REQUIREMENT:
A word-for-word restatement of the listing is the only acceptable answer.

MATERIAL TO PROCESS:
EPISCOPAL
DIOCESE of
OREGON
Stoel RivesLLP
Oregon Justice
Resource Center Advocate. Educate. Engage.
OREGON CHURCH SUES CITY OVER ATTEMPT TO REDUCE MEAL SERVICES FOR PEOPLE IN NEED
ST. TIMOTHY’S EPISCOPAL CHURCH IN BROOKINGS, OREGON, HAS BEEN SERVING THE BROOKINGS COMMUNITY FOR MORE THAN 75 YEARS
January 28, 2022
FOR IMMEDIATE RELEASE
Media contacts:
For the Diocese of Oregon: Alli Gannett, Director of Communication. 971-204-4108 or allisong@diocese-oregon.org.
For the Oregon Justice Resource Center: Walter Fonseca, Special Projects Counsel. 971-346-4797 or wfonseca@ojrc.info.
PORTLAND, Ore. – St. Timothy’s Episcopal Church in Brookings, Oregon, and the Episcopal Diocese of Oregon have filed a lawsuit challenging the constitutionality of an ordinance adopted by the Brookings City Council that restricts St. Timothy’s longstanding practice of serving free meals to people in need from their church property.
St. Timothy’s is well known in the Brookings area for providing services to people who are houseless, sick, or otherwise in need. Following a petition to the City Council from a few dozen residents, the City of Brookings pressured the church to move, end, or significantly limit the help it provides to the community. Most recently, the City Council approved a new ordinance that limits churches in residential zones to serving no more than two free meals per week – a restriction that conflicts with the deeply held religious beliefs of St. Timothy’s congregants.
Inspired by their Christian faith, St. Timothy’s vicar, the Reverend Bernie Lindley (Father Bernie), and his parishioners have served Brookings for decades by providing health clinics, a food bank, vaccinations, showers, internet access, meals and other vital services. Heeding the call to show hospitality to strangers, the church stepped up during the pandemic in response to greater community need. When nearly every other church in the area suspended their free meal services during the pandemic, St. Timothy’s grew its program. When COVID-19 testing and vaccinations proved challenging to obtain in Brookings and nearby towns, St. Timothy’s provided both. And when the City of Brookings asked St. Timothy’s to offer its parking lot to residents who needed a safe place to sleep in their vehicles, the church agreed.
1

EXERCISE OUTPUT:
EPISCOPAL
DIOCESE of
OREGON
Stoel RivesLLP
Oregon Justice
Resource Center Advocate. Educate. Engage.
OREGON CHURCH SUES CITY OVER ATTEMPT TO REDUCE MEAL SERVICES FOR PEOPLE IN NEED
ST. TIMOTHY’S EPISCOPAL CHURCH IN BROOKINGS, OREGON, HAS BEEN SERVING THE BROOKINGS COMMUNITY FOR MORE THAN 75 YEARS
January 28, 2022
FOR IMMEDIATE RELEASE
Media contacts:
For the Diocese of Oregon: Alli Gannett, Director of Communication. 971-204-4108 or allisong@diocese-oregon.org.
For the Oregon Justice Resource Center: Walter Fonseca, Special Projects Counsel. 971-346-4797 or wfonseca@ojrc.info.
PORTLAND, Ore. – St. Timothy’s Episcopal Church in Brookings, Oregon, and the Episcopal Diocese of Oregon have filed a lawsuit challenging the constitutionality of an ordinance adopted by the Brookings City Council that restricts St. Timothy’s longstanding practice of serving free meals to people in need from their church property.
St. Timothy’s is well known in the Brookings area for providing services to people who are houseless, sick, or otherwise in need. Following a petition to the City Council from a few dozen residents, the City of Brookings pressured the church to move, end, or significantly limit the help it provides to the community. Most recently, the City Council approved a new ordinance that limits churches in residential zones to serving no more than two free meals per week – a restriction that conflicts with the deeply held religious beliefs of St. Timothy’s congregants.
Inspired by their Christian faith, St. Timothy’s vicar, the Reverend Bernie Lindley (Father Bernie), and his parishioners have served Brookings for decades by providing health clinics, a food bank, vaccinations, showers, internet access, meals and other vital services. Heeding the call to show hospitality to strangers, the church stepped up during the pandemic in response to greater community need. When nearly every other church in the area suspended their free meal services during the pandemic, St. Timothy’s grew its program. When COVID-19 testing and vaccinations proved challenging to obtain in Brookings and nearby towns, St. Timothy’s provided both. And when the City of Brookings asked St. Timothy’s to offer its parking lot to residents who needed a safe place to sleep in their vehicles, the church agreed.
1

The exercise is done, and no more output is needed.